EXERCISE DESCRIPTION
In the records below, the line with "IDENTITY OF REPRESENTATIVES OF NATIONAL" opens the range and the line with "Natalia Khomenko<sup>1,2</sup>, Daryna" closes it; print that range exactly and nothing else.

Page-level text extractions
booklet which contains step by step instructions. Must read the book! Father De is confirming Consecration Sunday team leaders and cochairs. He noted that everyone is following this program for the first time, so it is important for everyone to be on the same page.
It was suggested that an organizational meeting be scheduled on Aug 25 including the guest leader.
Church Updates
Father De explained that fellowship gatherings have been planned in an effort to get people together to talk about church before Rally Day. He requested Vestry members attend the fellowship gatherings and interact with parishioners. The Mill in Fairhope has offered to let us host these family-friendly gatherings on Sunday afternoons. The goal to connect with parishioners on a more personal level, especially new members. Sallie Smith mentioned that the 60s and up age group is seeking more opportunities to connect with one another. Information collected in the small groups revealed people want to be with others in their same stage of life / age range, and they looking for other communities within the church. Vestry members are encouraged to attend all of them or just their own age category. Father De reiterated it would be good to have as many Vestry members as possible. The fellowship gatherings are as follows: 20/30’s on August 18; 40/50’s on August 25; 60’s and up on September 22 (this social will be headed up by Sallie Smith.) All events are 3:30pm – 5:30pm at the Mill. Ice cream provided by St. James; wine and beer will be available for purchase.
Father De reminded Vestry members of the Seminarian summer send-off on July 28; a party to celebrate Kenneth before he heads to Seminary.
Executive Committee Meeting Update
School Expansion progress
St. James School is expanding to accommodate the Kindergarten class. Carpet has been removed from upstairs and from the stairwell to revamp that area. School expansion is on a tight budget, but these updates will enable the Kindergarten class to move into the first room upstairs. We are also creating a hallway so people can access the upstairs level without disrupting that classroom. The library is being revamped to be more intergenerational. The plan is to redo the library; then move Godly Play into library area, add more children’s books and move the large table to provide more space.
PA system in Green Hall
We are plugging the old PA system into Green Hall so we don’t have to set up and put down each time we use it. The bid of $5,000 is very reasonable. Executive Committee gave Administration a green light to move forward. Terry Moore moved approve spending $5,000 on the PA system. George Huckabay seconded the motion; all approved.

---

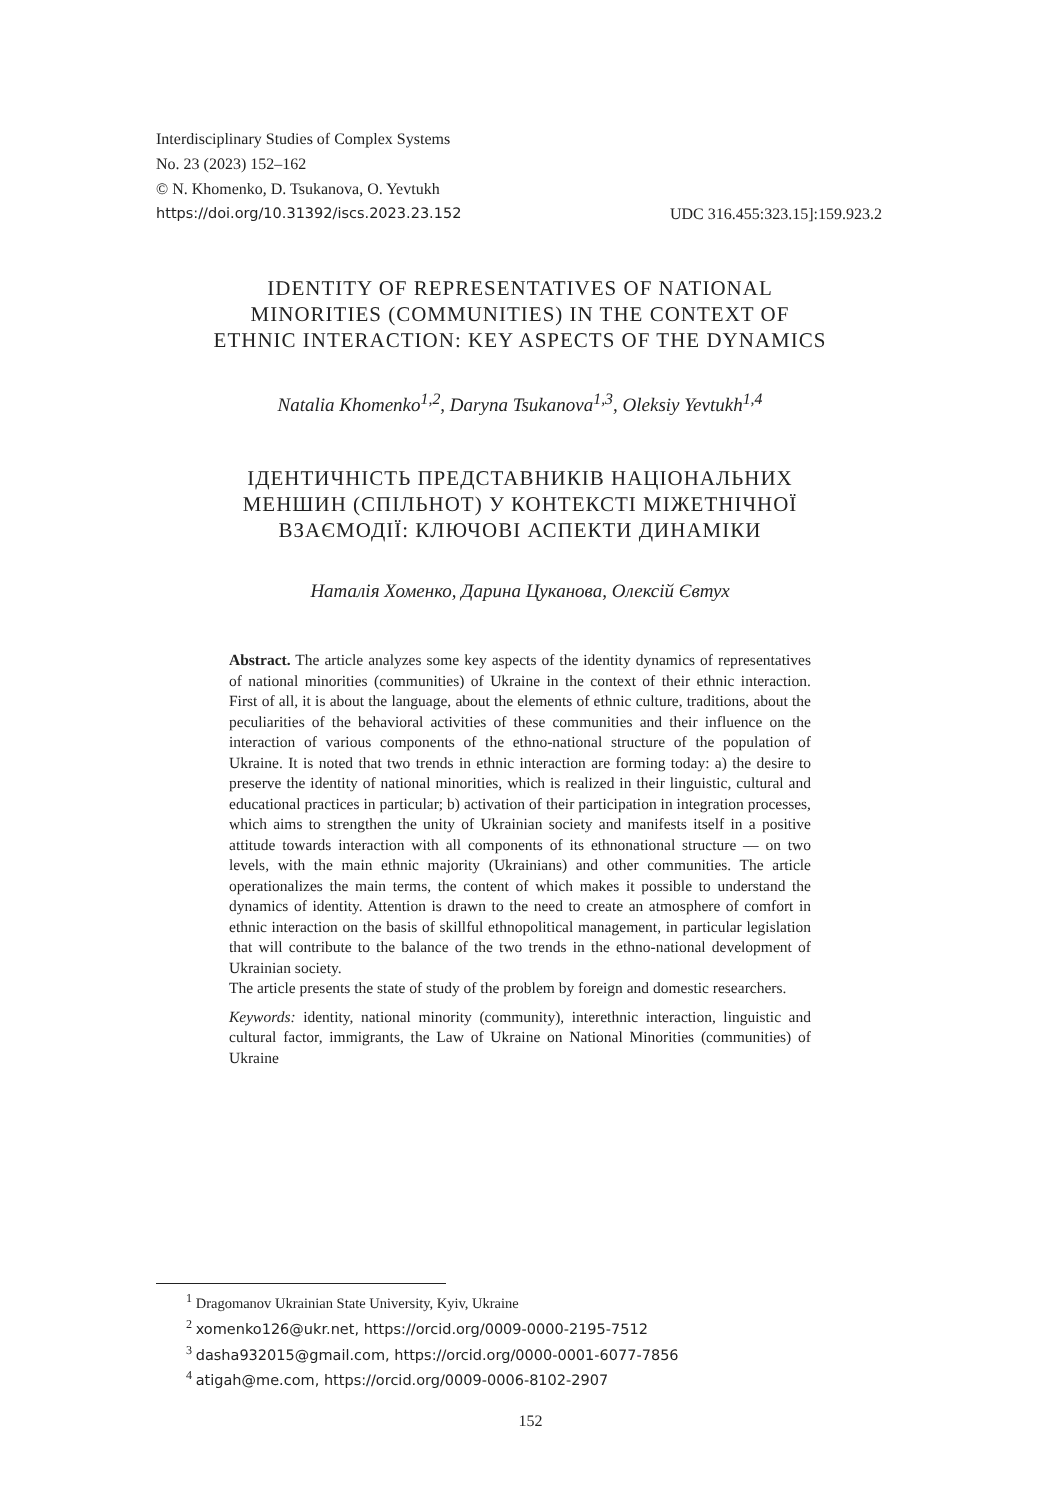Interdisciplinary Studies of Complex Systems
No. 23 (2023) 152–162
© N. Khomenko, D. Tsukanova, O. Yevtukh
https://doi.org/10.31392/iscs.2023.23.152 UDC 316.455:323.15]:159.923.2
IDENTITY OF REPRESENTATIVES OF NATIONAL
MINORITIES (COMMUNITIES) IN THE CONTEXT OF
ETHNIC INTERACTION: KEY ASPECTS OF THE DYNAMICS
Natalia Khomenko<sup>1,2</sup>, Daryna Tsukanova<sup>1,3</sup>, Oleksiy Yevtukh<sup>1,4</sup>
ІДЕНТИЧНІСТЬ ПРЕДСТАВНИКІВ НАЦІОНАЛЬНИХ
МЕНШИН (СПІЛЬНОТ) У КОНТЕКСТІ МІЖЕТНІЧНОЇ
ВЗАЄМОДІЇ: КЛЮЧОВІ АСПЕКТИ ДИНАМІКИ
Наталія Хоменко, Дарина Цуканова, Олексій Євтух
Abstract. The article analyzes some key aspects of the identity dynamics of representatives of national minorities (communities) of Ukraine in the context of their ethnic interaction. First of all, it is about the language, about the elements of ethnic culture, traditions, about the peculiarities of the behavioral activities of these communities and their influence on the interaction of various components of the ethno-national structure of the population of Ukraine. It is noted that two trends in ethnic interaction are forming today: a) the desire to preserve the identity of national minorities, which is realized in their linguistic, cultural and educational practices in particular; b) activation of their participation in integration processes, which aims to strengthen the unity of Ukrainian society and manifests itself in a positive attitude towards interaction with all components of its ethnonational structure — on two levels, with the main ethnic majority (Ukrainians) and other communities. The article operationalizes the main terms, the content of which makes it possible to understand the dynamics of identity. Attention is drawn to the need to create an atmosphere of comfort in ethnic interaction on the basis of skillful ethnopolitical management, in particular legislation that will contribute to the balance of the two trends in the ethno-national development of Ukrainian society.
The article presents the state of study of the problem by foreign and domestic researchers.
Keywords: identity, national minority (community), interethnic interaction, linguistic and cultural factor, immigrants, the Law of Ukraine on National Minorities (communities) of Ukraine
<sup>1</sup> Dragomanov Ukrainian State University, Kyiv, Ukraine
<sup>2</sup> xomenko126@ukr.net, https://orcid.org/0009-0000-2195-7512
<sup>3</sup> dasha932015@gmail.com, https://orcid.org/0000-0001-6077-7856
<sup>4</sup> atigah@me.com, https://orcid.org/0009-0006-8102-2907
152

---

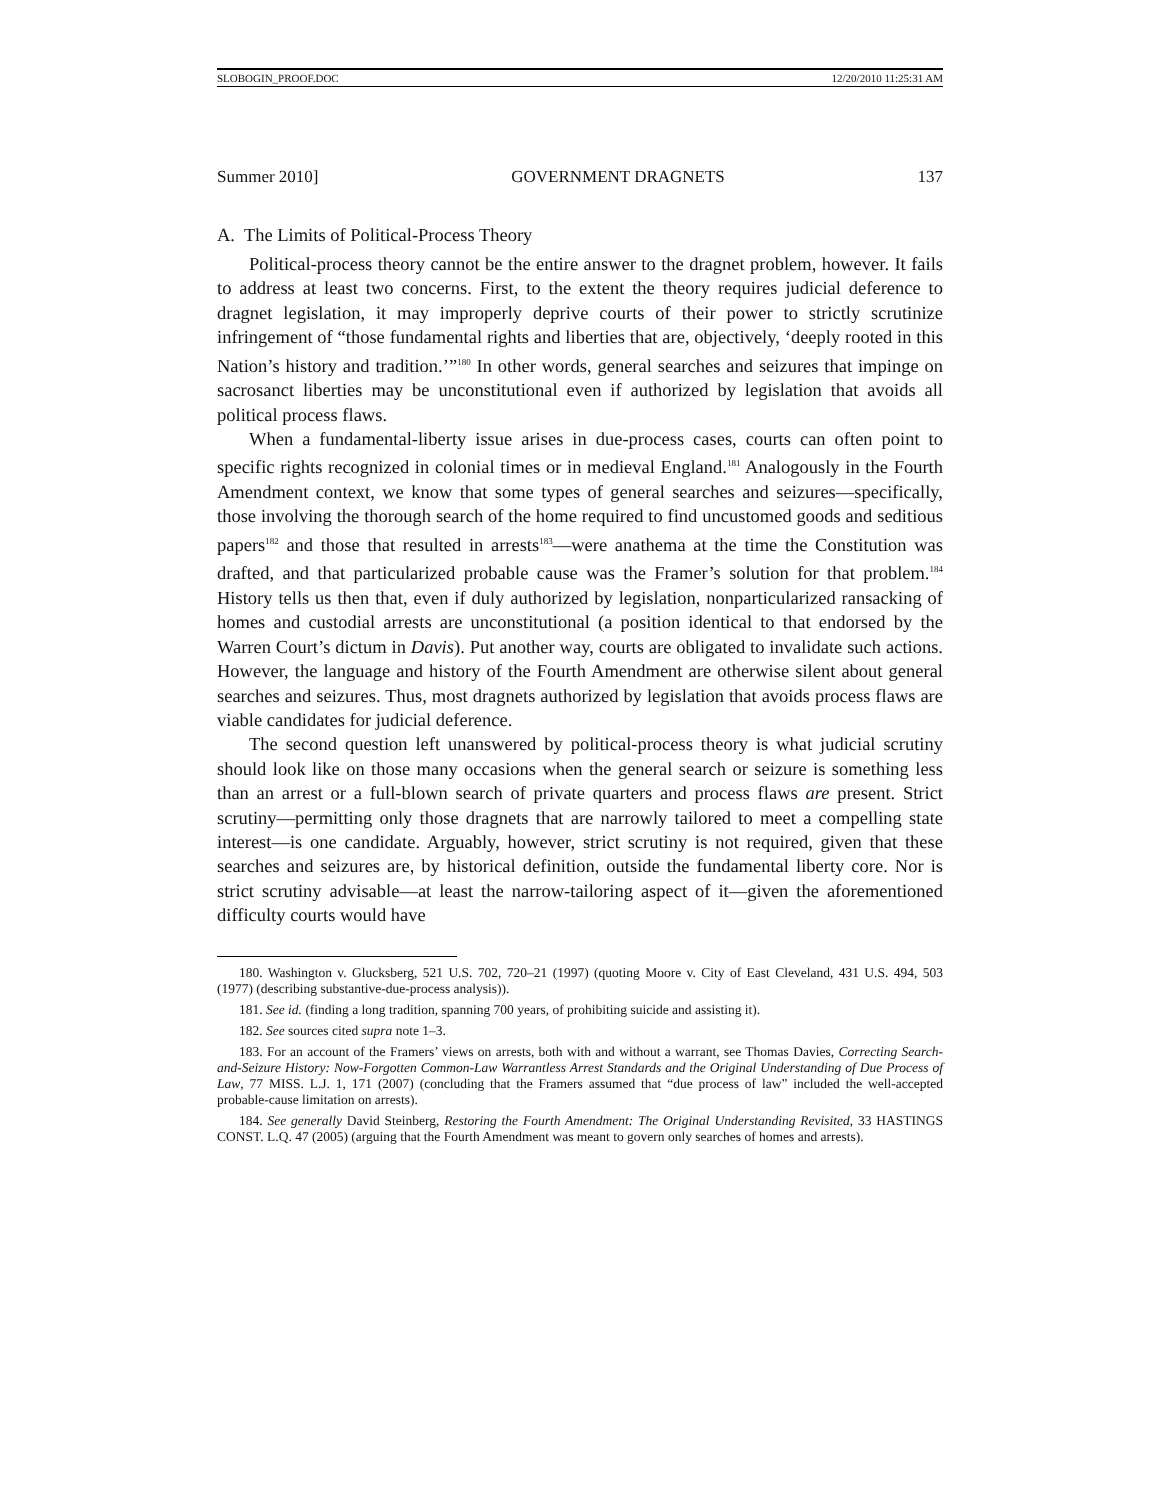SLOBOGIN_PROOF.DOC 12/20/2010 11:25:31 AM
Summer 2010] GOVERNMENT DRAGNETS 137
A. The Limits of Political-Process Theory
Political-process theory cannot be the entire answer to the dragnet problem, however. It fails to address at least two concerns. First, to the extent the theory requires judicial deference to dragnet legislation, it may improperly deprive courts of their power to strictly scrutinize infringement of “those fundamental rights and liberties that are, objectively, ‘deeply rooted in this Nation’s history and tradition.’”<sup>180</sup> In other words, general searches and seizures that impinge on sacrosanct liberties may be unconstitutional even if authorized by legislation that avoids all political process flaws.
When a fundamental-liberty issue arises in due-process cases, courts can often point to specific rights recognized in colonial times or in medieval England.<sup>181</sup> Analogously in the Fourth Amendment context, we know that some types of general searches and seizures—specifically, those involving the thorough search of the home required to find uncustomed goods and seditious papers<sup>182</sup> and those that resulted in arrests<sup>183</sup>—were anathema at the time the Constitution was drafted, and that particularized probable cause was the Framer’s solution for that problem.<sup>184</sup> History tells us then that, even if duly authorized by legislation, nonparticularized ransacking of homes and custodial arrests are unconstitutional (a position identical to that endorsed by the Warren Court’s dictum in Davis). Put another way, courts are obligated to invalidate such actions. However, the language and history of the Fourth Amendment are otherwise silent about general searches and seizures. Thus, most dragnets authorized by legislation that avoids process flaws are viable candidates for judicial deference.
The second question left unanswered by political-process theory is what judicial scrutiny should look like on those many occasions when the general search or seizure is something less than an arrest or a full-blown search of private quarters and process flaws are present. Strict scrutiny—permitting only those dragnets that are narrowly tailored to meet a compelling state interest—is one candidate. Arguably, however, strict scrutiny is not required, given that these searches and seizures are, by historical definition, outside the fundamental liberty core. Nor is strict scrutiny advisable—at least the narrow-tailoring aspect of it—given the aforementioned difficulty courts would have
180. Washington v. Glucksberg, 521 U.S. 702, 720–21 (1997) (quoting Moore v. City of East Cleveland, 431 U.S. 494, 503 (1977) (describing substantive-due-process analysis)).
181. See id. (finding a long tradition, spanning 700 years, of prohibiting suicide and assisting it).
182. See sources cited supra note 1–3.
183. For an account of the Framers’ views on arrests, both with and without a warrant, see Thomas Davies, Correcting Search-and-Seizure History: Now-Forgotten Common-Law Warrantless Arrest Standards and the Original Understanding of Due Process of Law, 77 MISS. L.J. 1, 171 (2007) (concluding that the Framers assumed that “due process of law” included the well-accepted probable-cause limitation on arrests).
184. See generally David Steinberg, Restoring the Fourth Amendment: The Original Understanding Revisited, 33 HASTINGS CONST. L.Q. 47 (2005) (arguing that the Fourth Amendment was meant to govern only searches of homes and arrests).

FINAL ANSWER
IDENTITY OF REPRESENTATIVES OF NATIONAL
MINORITIES (COMMUNITIES) IN THE CONTEXT OF
ETHNIC INTERACTION: KEY ASPECTS OF THE DYNAMICS
Natalia Khomenko<sup>1,2</sup>, Daryna Tsukanova<sup>1,3</sup>, Oleksiy Yevtukh<sup>1,4</sup>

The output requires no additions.